**Directive:**
Scan the lines below for the string "Одиссей". Reply with how many match, and no other words.

Collected data:
▬▬▬

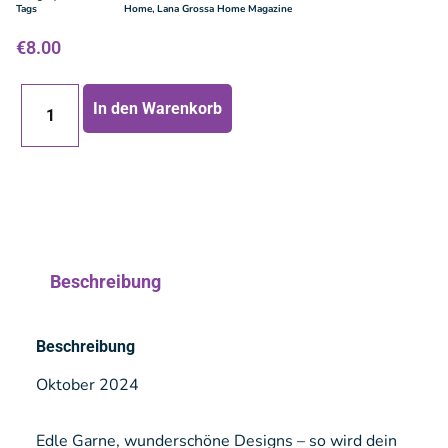
Tags
Home
,
Lana Grossa Home Magazine
€
8.00
In den Warenkorb
Beschreibung
Beschreibung
Oktober 2024
Edle Garne, wunderschöne Designs – so wird dein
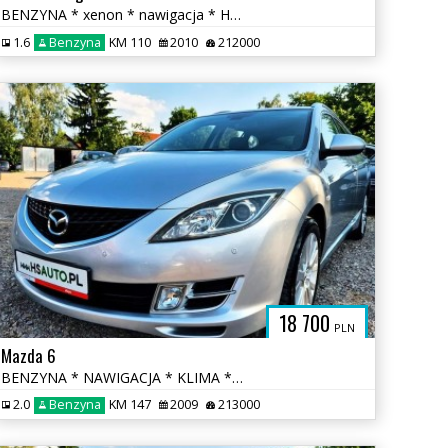
BENZYNA * xenon * nawigacja * HANDS FREE * super * OKAZJA * 5 drzwi
1.6
Benzyna
KM 110
2010
212000
18 700
PLN
Mazda 6
BENZYNA * NAWIGACJA * KLIMA * super * okazja * polecamy
2.0
Benzyna
KM 147
2009
213000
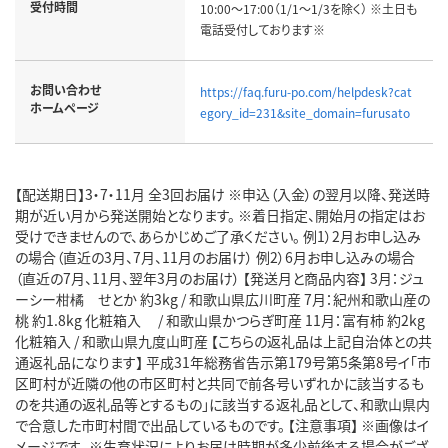
受付時間
10:00～17:00（1/1～1/3を除く） ※土日も
電話受付しております※
お問い合わせ
https://faq.furu-po.com/helpdesk?cat
ホームページ
egory_id=231&site_domain=furusato
【配送期日】3・7・11月 全3回お届け ※申込（入金）の翌月以降、発送時
期が近い月から発送開始となります。 ※着日指定、開始月の指定はお
受けできませんので、あらかじめご了承ください。 例1）2月お申し込み
の場合（直近の3月、7月、11月のお届け） 例2）6月お申し込みの場合
（直近の7月、11月、翌年3月のお届け） 【発送月と商品内容】 3月：ジュ
ーシー柑橘 せとか 約3kg / 和歌山県広川町産 7月：紀州和歌山産の
桃 約1.8kg 化粧箱入 / 和歌山県かつらぎ町産 11月：富有柿 約2kg
化粧箱入 / 和歌山県九度山町産 【こちらの返礼品は上記自治体との共
通返礼品になります】 平成31年総務省告示第179号第5条第8号イ「市
区町村が近隣の他の市区町村と共同で前各号いずれかに該当するも
のを共通の返礼品等とするもの」に該当する返礼品として、和歌山県内
で合意した市町村間で出品しているものです。 【注意事項】 ※画像はイ
メージです。 ※生育状況によりお届け時期が多少前後する場合がござ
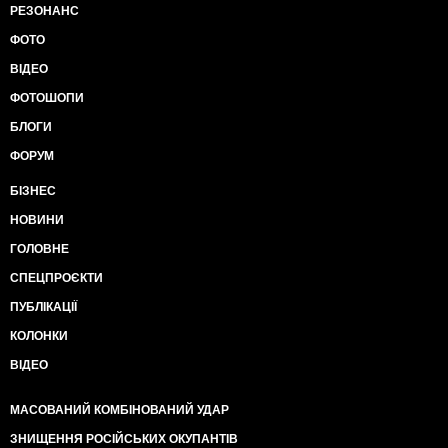
РЕЗОНАНС
ФОТО
ВІДЕО
ФОТОШОПИ
БЛОГИ
ФОРУМ
БІЗНЕС
НОВИНИ
ГОЛОВНЕ
СПЕЦПРОЄКТИ
ПУБЛІКАЦІЇ
КОЛОНКИ
ВІДЕО
МАСОВАНИЙ КОМБІНОВАНИЙ УДАР
ЗНИЩЕННЯ РОСІЙСЬКИХ ОКУПАНТІВ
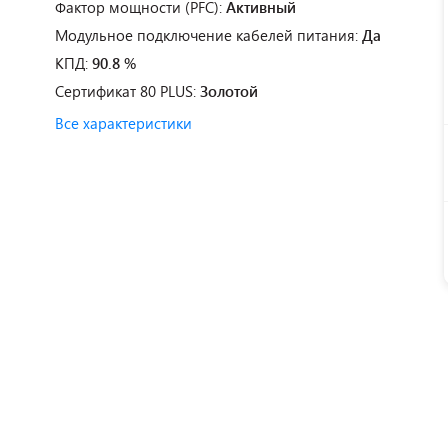
Фактор мощности (PFC):
Активный
Модульное подключение кабелей питания:
Да
КПД:
90.8 %
Сертификат 80 PLUS:
Золотой
Все характеристики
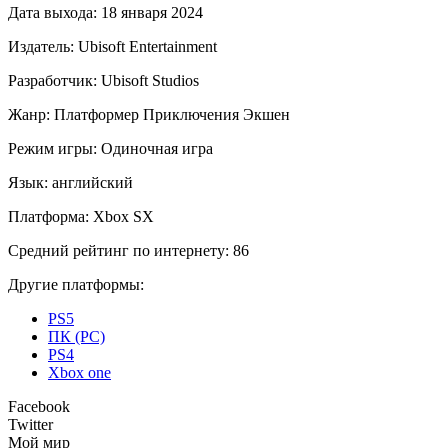
Дата выхода:
18 января 2024
Издатель:
Ubisoft Entertainment
Разработчик:
Ubisoft Studios
Жанр:
Платформер
Приключения
Экшен
Режим игры:
Одиночная игра
Язык:
английский
Платформа:
Xbox SX
Средний рейтинг по интернету:
86
Другие платформы:
PS5
ПК (PC)
PS4
Xbox one
Facebook
Twitter
Мой мир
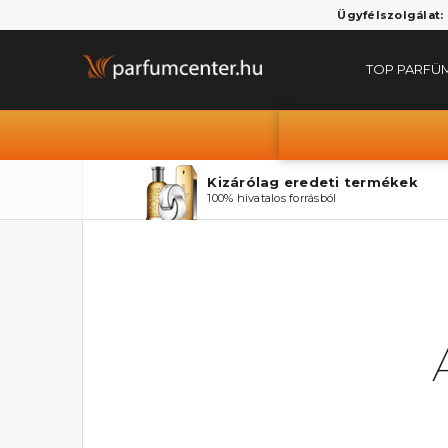
Ügyfélszolgálat:
TOP PARFÜ
Kizárólag eredeti termékek
100% hivatalos forrásból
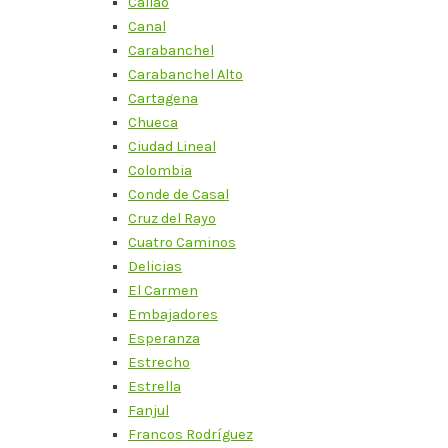
Callao
Canal
Carabanchel
Carabanchel Alto
Cartagena
Chueca
Ciudad Lineal
Colombia
Conde de Casal
Cruz del Rayo
Cuatro Caminos
Delicias
El Carmen
Embajadores
Esperanza
Estrecho
Estrella
Fanjul
Francos Rodríguez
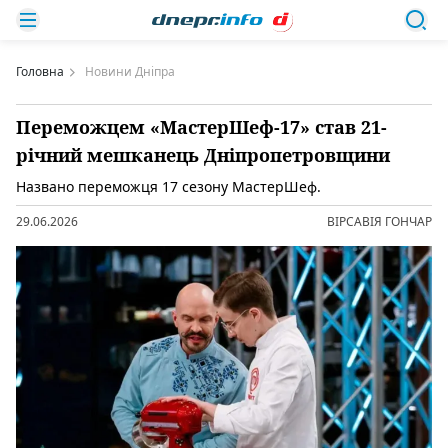
Головна
Новини Дніпра
Переможцем «МастерШеф-17» став 21-
річний мешканець Дніпропетровщини
Названо переможця 17 сезону МастерШеф.
29.06.2026
ВІРСАВІЯ ГОНЧАР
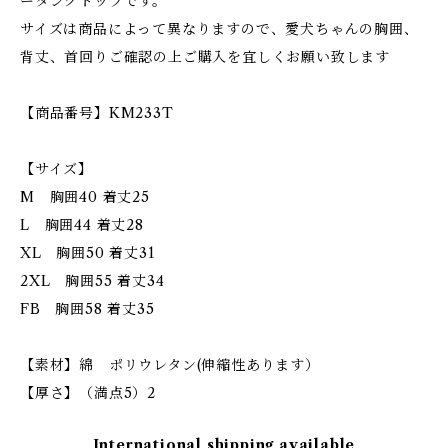
ータンクトップです。
サイズは商品によって異なりますので、愛犬ちゃんの胸囲、
背丈、首回りご確認の上ご購入を宜しくお願い致します
【商品番号】KM233T
【サイズ】
M 胸囲40 着丈25
L 胸囲44 着丈28
XL 胸囲50 着丈31
2XL 胸囲55 着丈34
FB 胸囲58 着丈35
【素材】綿 ポリウレタン(伸縮性あります）
【厚さ】（満点5）2
International shipping available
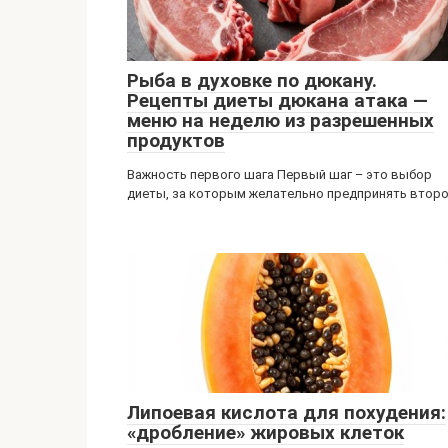
Рыба в духовке по дюкану.
Рецепты диеты дюкана атака —
меню на неделю из разрешенных
продуктов
Важность первого шага Первый шаг – это выбор
диеты, за которым желательно предпринять втор
Липоевая кислота для похудения:
«дробление» жировых клеток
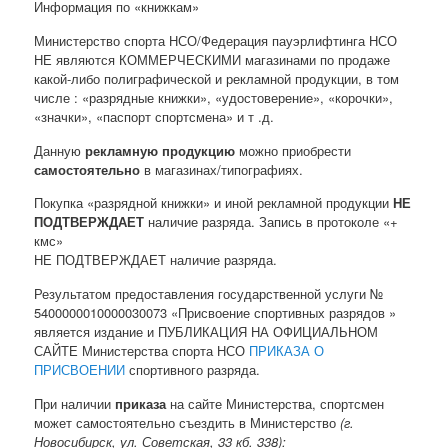
Информация по «книжкам»
Министерство спорта НСО/Федерация пауэрлифтинга НСО
НЕ являются КОММЕРЧЕСКИМИ магазинами по продаже
какой-либо полиграфической и рекламной продукции, в том
числе : «разрядные книжки», «удостоверение», «корочки»,
«значки», «паспорт спортсмена» и т .д.
Данную
рекламную продукцию
можно приобрести
самостоятельно
в магазинах/типографиях.
Покупка «разрядной книжки» и иной рекламной продукции
НЕ
ПОДТВЕРЖДАЕТ
наличие разряда. Запись в протоколе «+
кмс»
НЕ ПОДТВЕРЖДАЕТ наличие разряда.
Результатом предоставления государственной услуги №
5400000010000030073 «Присвоение спортивных разрядов »
является издание и ПУБЛИКАЦИЯ НА ОФИЦИАЛЬНОМ
САЙТЕ Министерства спорта НСО
ПРИКАЗА О
ПРИСВОЕНИИ
спортивного разряда.
При наличии
приказа
на сайте Министерства, спортсмен
может самостоятельно съездить в Министерство
(г.
Новосибирск, ул. Советская, 33 кб. 338):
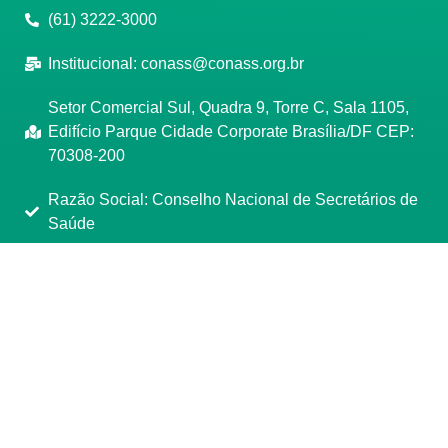
(61) 3222-3000
Institucional:
conass@conass.org.br
Setor Comercial Sul, Quadra 9, Torre C, Sala 1105,
Edifício Parque Cidade Corporate Brasília/DF CEP:
70308-200
Razão Social: Conselho Nacional de Secretários de
Saúde
CNPJ: 00.718.205/0001-07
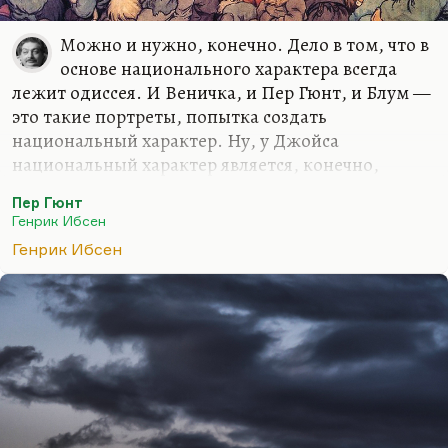
Можно и нужно, конечно. Дело в том, что в
основе национального характера всегда
лежит одиссея. И Веничка, и Пер Гюнт, и Блум —
это такие портреты, попытка создать
национальный характер. Ну, у Джойса
национальный характер является, конечно,
синтезом Дедалуса и Блума. И Дедалус, Телемах
Пер Гюнт
— он такой, наверное, в большей степени
Генрик Ибсен
ирландец, чем еврей Блум. Но, конечно, Одиссей
Генрик Ибсен
всегда Иван-дурак, «теория странствующего
героя». Мне дочь когда-то, когда ей было семь
лет, вдруг неожиданно сказала: «Я поняла:
русский Одиссей — это Иван-дурак». Да, русский
странствующий герой, безусловно так, который
самый умный, кстати. Так вот, это-то меня и
занимает в Пер Гюнте.
Вот Джойс всегда говорил: «Моя…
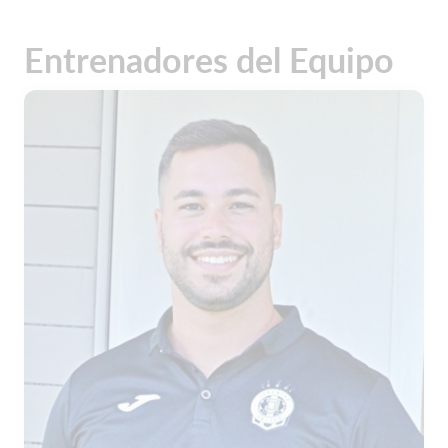
Entrenadores del Equipo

▬▬▬

**Exercise solution:**
2